Spencer'a göre Bashir bütün bunları Prenses Diana'yı mülakata razı edebilmek için yaptı.
Soruşturma başlatılmıştı
Martin Bashir'in Kont Spencer'e sahte banka hesap ekstreleri gösterdiğine ilişkin haber 1996 yılında Mail on Sunday gazetesinde yayımlandıktan sonra, BBC konuyla ilgili bir iç soruşturma başlatmıştı. BBC'nin soruşturmasında Martin Bashir'in, Panorama programının ve BBC Haber Dairesi'nin yanlış bir şey yapmadığı sonucuna varılmıştı. O soruşturmayı yürüten haber müdürü Tony Hall (şu anda Lord Hall) daha sonra BBC Genel Müdürü oldu, 2019 yılında bu görevden ayrıldı.
BBC Türkçe'de yer alan habere soruşturma sonrası BBC'yi eleştirenler, BBC'nin, Spencer ile konuşmadan ve Martin Bashir'in anlattıklarına dayanarak nasıl Bashir'i suçsuz bulduğunu sorgulamaya devam etti.
Ayrıca, bu kadar önemli bir mülakatı kopartabilmiş olmanın zafer havası içinde ve bunun uygunsuz bazı hareketler sonucu alınmış bir mülakat olduğunun ortaya çıkmasının yaratabileceği mahcubiyetten korkularak, doğru dürüst bir soruşturma yapılıp yapılmadığı, gerçeklerin üzerinin örtülüp örtülmediği soruları da sorulmuştu.
BBC, soruşturma hakkında, süreç devam ederken kamuoyuna bir açıklamada bulunmayacağını bildirmişti.

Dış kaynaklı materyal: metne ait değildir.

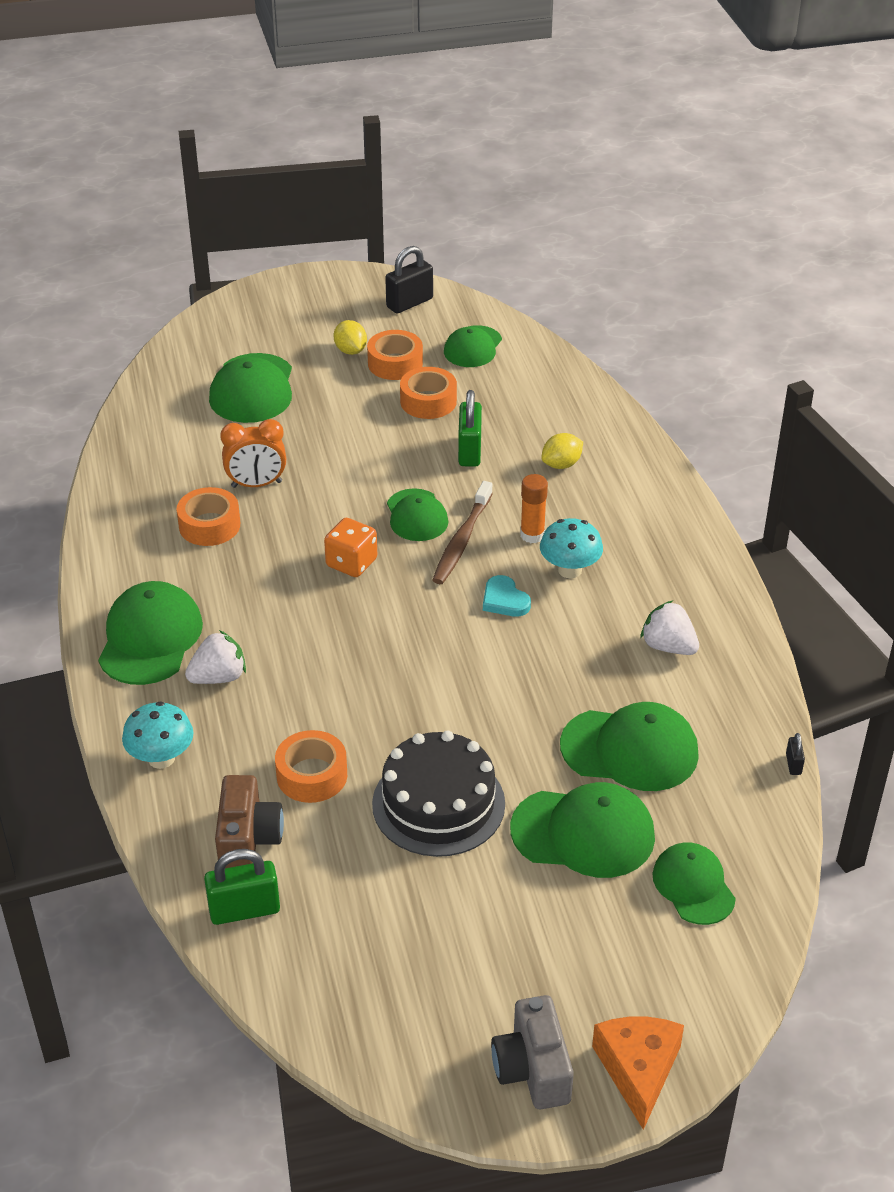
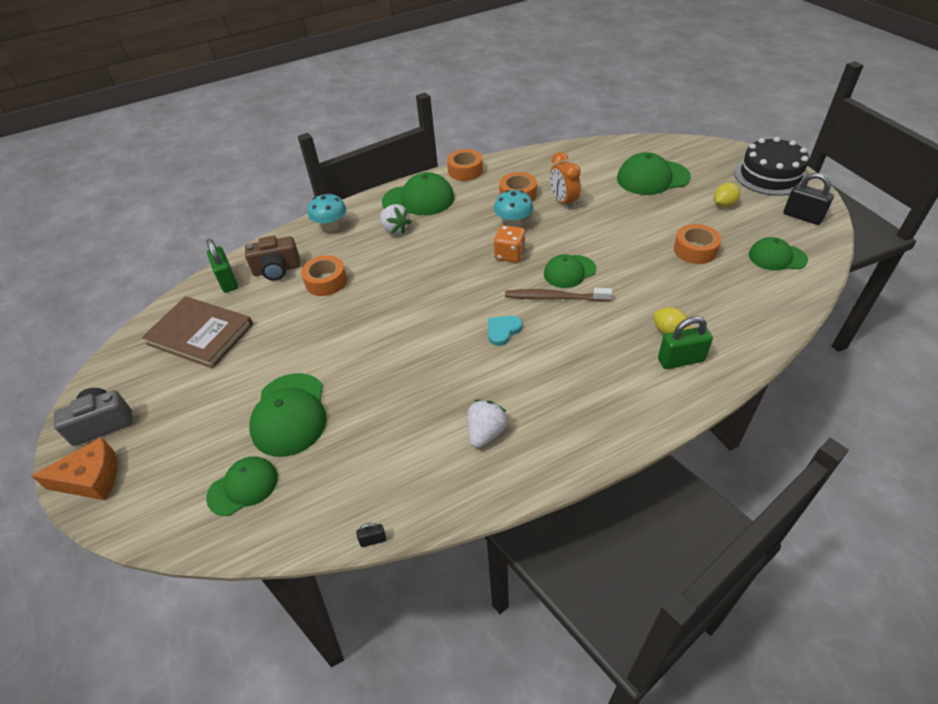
camera: 80 degrees right, 5 degrees up
orange tape [367,330,423,380] -> orange tape moved to [447,149,483,181]
black cake [372,731,505,857] -> black cake moved to [734,137,809,195]
green padlock [458,390,482,467] -> green padlock moved to [658,316,713,369]
orange glue stick [520,474,548,543] -> none
turquoise mushroom [540,518,603,578] -> turquoise mushroom moved to [494,190,533,227]
green cap [560,702,699,791] -> none
none -> brown book [142,296,253,368]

Lord Dyson başkanlığında yürütülen bağımsız soruşturmanın bulguları 14 Mayıs Cuma günü BBC'ye gönderildi ve rapor 20 Mayıs'ta kamuoyuna açıklandı.
BBC Genel Müdürü Tim Davie bütün bu eksiklik ve hatalardan dolayı 26 yıl sonra kurumun bugün "tam ve koşulsuz" bir şekilde özür dilediğini söyledi.
Diana'nın 'Bu evlilikte üç kişiyiz' dediği röportaj
1995 yılında yapılan Panorama mülakatı, daha önce İngiltere Kraliyet Ailesi'nin önde gelen bir mensubunun hiçbir zaman özel hayatı hakkında böyle samimi itiraflarda bulunmaması nedeniyle büyük önem taşıyordu.
Prenses Diana mülakatta meşhur "Bu evlilikte üç kişiyiz" cümlesini söylemiş ve Eşi Prens Charles'ın -şu an eşi olan Cornwall Düşesi- Camilla Parker-Bowles ile ilişki sürdürmesinin kendisine olan inancını ve güvenini sarstığını, kendisinin de bir ilişkisi olduğunu, Bulimia ve kendine zarar verme gibi psikolojik sorunlar yaşadığını, Prens Charles'ın kral olması halinde bu görevine uyum sağlayamayabileceğini, Prens Charles'ın yanında çalışanların kendisine karşı bir savaş yürüttüğünü anlatmıştı.
Bu röportajdan kısa süre sonra Kraliçe İkinci Elizabeth, oğlu Prens Charles ile Prenses Diana'ya birer mektup yollayarak boşanmalarını istemişti.